:: Brief ::
This exercise requires an exact copy of each line from the one containing "export default function" down to the last line below.

:: Information given ::
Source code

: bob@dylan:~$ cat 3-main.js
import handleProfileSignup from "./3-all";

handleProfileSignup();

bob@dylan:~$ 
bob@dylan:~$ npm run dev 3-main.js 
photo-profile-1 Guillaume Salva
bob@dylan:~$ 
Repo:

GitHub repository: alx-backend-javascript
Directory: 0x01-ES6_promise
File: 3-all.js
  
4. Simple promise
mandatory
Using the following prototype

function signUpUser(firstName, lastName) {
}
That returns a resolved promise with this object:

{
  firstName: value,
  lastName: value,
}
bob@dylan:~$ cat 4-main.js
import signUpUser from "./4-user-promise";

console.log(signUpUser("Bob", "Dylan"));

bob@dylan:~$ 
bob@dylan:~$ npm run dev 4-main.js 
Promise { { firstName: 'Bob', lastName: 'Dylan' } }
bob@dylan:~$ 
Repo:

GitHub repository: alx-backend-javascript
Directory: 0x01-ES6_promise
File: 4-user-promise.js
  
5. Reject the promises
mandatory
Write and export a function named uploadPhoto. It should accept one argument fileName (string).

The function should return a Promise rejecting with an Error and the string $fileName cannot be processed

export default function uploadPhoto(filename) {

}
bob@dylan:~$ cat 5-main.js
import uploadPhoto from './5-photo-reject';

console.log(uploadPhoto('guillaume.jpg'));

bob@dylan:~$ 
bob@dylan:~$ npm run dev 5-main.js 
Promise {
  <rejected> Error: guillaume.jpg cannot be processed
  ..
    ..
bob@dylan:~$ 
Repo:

:: Task solution ::
export default function uploadPhoto(filename) {

}
bob@dylan:~$ cat 5-main.js
import uploadPhoto from './5-photo-reject';

console.log(uploadPhoto('guillaume.jpg'));

bob@dylan:~$ 
bob@dylan:~$ npm run dev 5-main.js 
Promise {
  <rejected> Error: guillaume.jpg cannot be processed
  ..
    ..
bob@dylan:~$ 
Repo:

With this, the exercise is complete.